所以他成年并成名後,鄭王妃就一直想要給他找個門當戶對的妻子,這是被從前的事情吓怕了。
可是因為他喜歡,母親就又作了讓步,連多話都沒有講一句。
謝滿棠感激地握住鄭王妃的手:“娘,安怡她看着強硬,心地卻是好的,她日後一準會和兒子一起孝敬您的。
”
鄭王妃看向謝滿棠所在的方向,沒有焦距的眼睛裡滿是對他的心疼和擔憂:“我知道她是個好姑娘,可就是擔心,這次的事兒若是不能善終,她隻怕也會被牽連。
你要知道,身份與所得不能匹配,會很辛苦。
”
其實就是委婉地告訴他,如果安怡家裡出了大事,安保良通敵叛國,貪贓枉法的污名洗不幹淨,他和安怡的親事就不可能走得那麼順利。

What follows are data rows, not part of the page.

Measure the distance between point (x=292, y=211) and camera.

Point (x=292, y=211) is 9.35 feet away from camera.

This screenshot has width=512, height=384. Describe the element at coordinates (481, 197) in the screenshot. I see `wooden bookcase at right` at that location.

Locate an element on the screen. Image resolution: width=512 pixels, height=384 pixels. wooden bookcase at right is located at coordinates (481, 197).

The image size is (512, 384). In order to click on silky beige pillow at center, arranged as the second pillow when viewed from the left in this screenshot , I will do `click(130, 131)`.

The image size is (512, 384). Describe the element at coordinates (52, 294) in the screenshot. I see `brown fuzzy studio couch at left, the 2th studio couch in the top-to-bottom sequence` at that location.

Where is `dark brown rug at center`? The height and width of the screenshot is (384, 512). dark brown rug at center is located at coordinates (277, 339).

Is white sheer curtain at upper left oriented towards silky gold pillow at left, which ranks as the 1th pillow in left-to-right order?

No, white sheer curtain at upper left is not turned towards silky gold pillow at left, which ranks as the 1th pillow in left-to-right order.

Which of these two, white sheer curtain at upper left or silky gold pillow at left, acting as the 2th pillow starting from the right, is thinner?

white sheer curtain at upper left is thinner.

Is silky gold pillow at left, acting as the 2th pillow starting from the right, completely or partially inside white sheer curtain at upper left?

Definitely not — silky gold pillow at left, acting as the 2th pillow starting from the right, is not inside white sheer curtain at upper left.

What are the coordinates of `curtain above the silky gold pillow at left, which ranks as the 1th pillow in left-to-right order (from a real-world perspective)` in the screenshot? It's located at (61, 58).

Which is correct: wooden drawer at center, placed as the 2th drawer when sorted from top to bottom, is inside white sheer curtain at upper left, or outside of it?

宗室裡不會容忍他娶這樣的一個女子做新婦,就是皇帝那一關他也過不去。
因此他必須赢,否則就會輸了全部。
謝滿棠信心滿滿地道:“您放心,兒子既然敢伸手,就一定能做好。
”他等這一刻多少年了,這個過程和結果都是他早就計算到的,唯一的驚喜就是遇到了安怡。

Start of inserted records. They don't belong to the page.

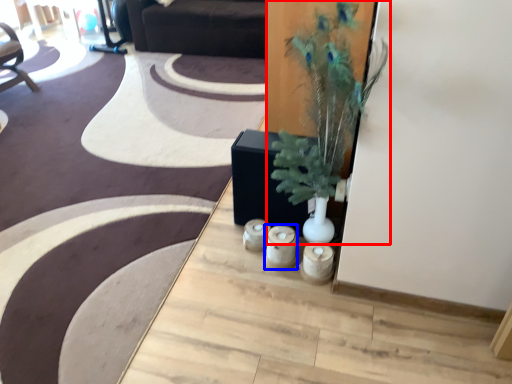
Question: Which of the following is the farthest to the observer, houseplant (highlighted by a red box) or candle holder (highlighted by a blue box)?

Choices:
 (A) houseplant
 (B) candle holder

Answer: (B)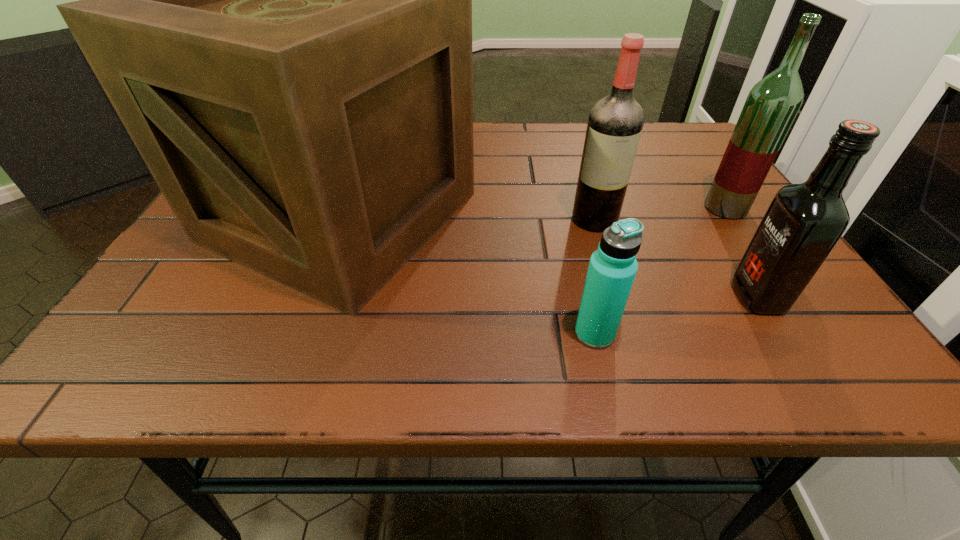
Locate an element on the screen. the second closest liquor to the leftmost liquor is located at coordinates (803, 223).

她就好像一枝橫空殺出來的箭,那麼直接快速地飛過來,插在了他的身上,紮進了他的心和血肉裡去,然後再也拔不掉,拔掉就會鮮血直流,痛楚難耐。
鄭王妃便不再多言,輕聲道:“你睡吧,我守着你。
”
謝滿棠依言趴在枕上,攤開四肢安然睡去。
與世隔絕的日子過得前所未有的緩慢,其間安怡因為擔心謝滿棠的傷,絞盡腦汁想出了一張方子,托人帶了出去,然後得到一隻從外頭送進來的食盒,裡頭裝得滿滿的都是她們一家子老*平日愛吃的東西。
盒子下頭藏了一張紙條,簡單的幾個字,“我娘讓人做的,一切安好”。
字迹熟悉,一如從前在宮中收到的紙條一樣,安怡頓時心情大好,也就是說,謝滿棠的傷勢在好轉,安保良的事也在按計劃進行中,就連鄭王妃那裡也是态度明确了,所以她無需擔心。

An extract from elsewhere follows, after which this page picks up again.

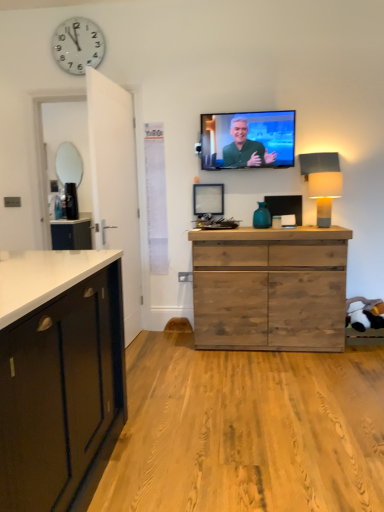
Locate an element on the screen. The image size is (384, 512). vacant area that lies in front of blue glass vase at center is located at coordinates (263, 230).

安老太見她心情好,知道外頭的狀況不太壞,跟着胃口大開,安愉更是開心地吃了不少東西,薛氏見狀,不好敗興,也跟着用了一些。
吃過豐盛的早飯,又有人來開鎖,矮胖的看守闆着臉站在門口道:“安怡,有人來看你!
”
居然有這種好事?
安怡擡起頭看向胖看守,微笑着道:“多謝軍爺,但不知是誰?
”
胖看守不耐煩:“見不見?
”
薛氏害怕地往前一撲緊緊抱住安怡的胳膊,恐懼地朝她緩緩搖頭:“不要去。
”
薛氏聽過太多關于被關押的罪官女眷們莫名消失的故事,有些就是這樣被當着親人的面被诓騙了去,然後就音信杳無,再也回不來的。
安怡人生得好,又有這樣一手出衆的醫術,聽說還得罪了不少人,她真怕安怡就這樣從她眼前消失了,然後再也回不來。
胖看守不耐煩:“弄什麼生離死别的,說是故人來探望,你們見是不見?
不見就以後都别見了。
”
薛氏隻是抱着安怡的胳膊不放:“他不肯說是誰就一定有鬼,不要去。
”安愉見狀,也跟着撲過來抱住安怡的腿小聲哭了起來。
安怡把頭上戴着的金簪拔下來遞給看守,商量道:“軍爺您瞧,我祖母和母親都病着,弟弟又小,脫不得身,可否行個方便,請那位故人到這裡來見一見?
”
胖看守掂了掂金簪的重量,道:“你等着!
我去問一問。
”
沒多會兒,就見兩個女子并一個男子緩步入内,當頭的一男一女都戴了幕笠,其中那個女子雖然從頭遮到腳,卻也擋不住她昂揚的姿勢,另一個仆婦裝扮的則一臉惡毒的笑意,渾身的惡意擋都擋不住。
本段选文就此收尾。